Kick start with Machine Learning in iOS apps.
CoreML: Learning with Experience
Whats is Machine Learning?
Machine Learning is a sub-branch of AI where we create and train models by feeding sufficient, accurate and relevant data to machine learning algorithm.
Then we evaluate created model using test data set and check the prediction and accuracy level. We keep repeating this process until we get the right prediction with acceptable accuracy.
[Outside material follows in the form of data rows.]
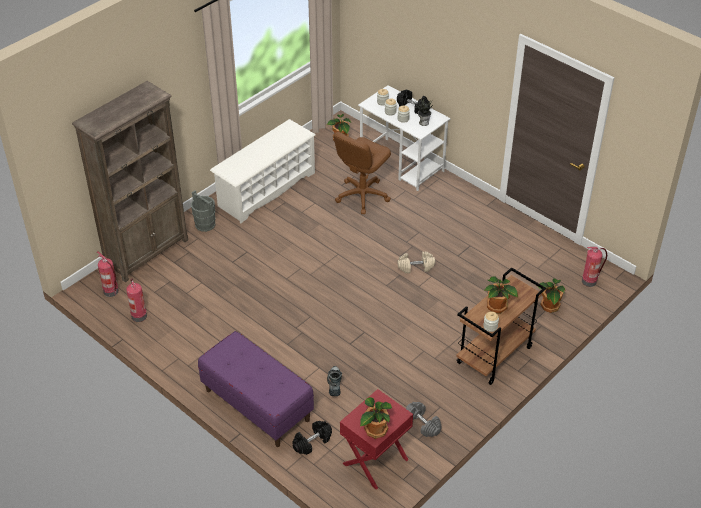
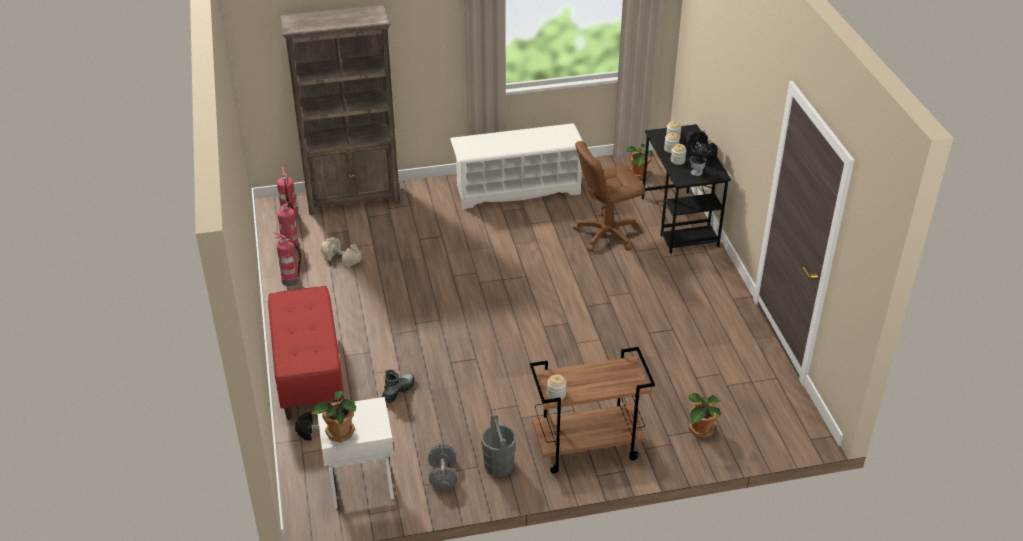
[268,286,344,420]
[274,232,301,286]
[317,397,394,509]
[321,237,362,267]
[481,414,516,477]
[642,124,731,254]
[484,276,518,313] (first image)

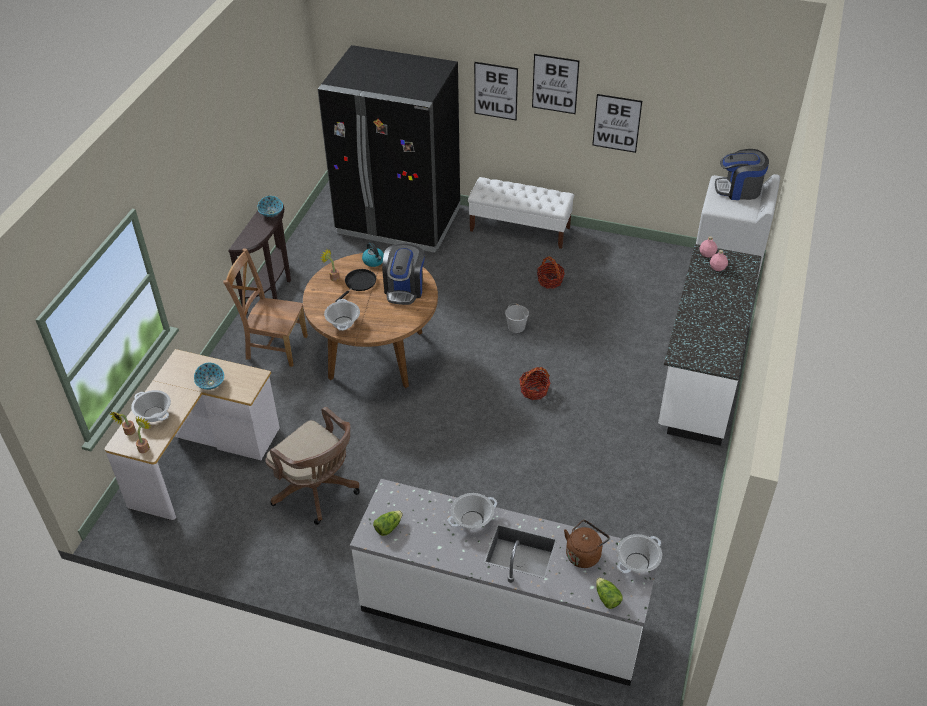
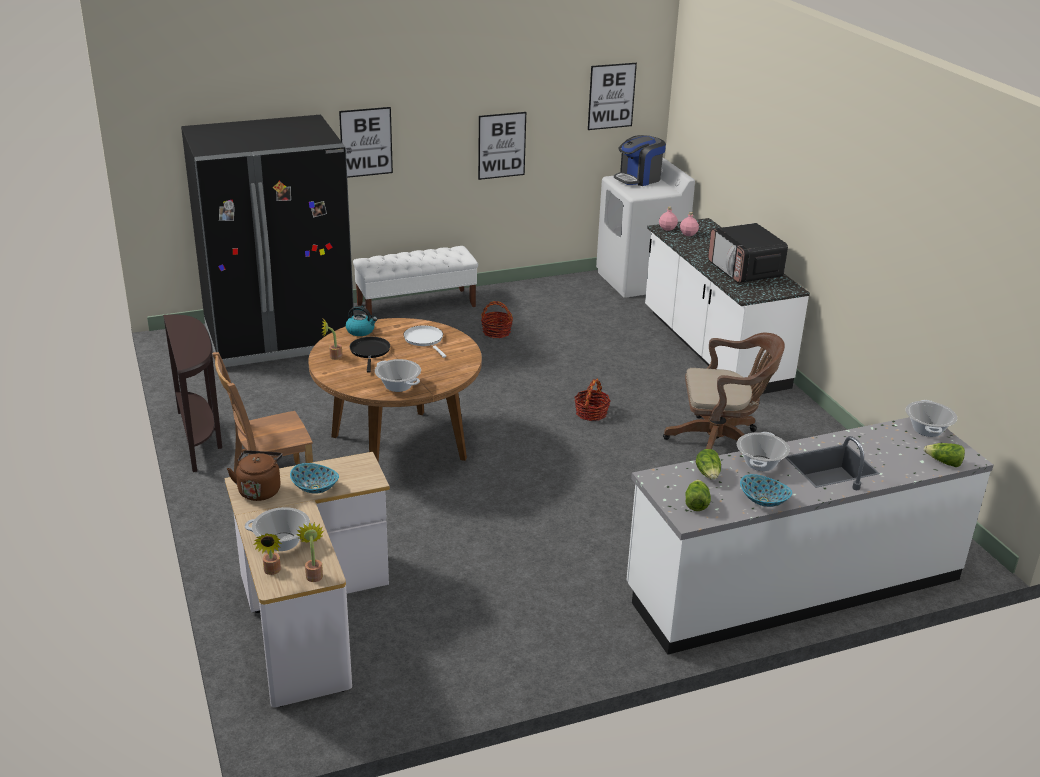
[227,450,282,501]
[404,325,446,358]
[588,63,637,130]
[663,333,785,449]
[696,449,721,480]
[708,223,788,283]
[740,474,792,507]
[505,303,529,333] (first image)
It takes a lot of time and effort to come up with the final successful model.
Apple has saved above effort for us by providing lot of successfully trained models at Apple Developer websites and a framework (CoreML) to use them.
What is CoreML?
CoreML is a machine learning framework provided by Apple to integrate machine learning model into iOS apps. It is the foundation framework for all domain specific ML framework and functionalities provided by Apple.
*Vision for analysing images. *Natural Language for processing text
*Speech for converting audio to text. *Sound Analysis for identifying sounds in audio.
How CoreML works?
CoreML uses a specific model format (.mlmodel) to run machine learning models on Apple devices.
So, in order to work with CoreML, machine learning model has to be compatible with CoreML. Third party models like TensorFlow, Caffe , ONNX has to be converted to .mlmodel using coremltools
to make them compatible with CoreML.
Now, Let’s see CoreML in action
Let’s create a simple app to demonstrate CoreML in working. We will try to use MobileNetV2
(Image Classification) model provided by Apple to detect the object in an image.
Step#1: Create a new iOS project and name it as ImageClassification.
Step#2: Add CoreML model to Xcode Project:-
Download MobileNetV2
model from here and drag it to your iOS Project. Soon after you drag a model to Xcode project, it automatically generates a wrapper class to use that model. Go to your Xcode project then select the model just dragged to see the wrapper class details.
In most of the cases we use this wrapper class to get observations. However in some cases when there is a need to access underlying MLModel interface, just use wrapper class’s model property. Every model has predefined Input and Output to use it. e.g. MobileNetV2
model as below input & output
We can either directly use MobileNetV2
wrapper class and handle input/output formatting ourselves ( like resizing image to 224 x 224 or converting UIImage to CVPixelBuffer etc.) OR just use Vision framework which takes image classification model as input and provide observations (VNClassificationObservation) to us. In this example I used Vision framework to show top two observations on screen.
Step#3 Working with Vision framework: -
Let me highlight 4 main steps involved in working with Vision framework which internally interacts with CoreML to make observations. Same steps are used in working with any other image classification framework.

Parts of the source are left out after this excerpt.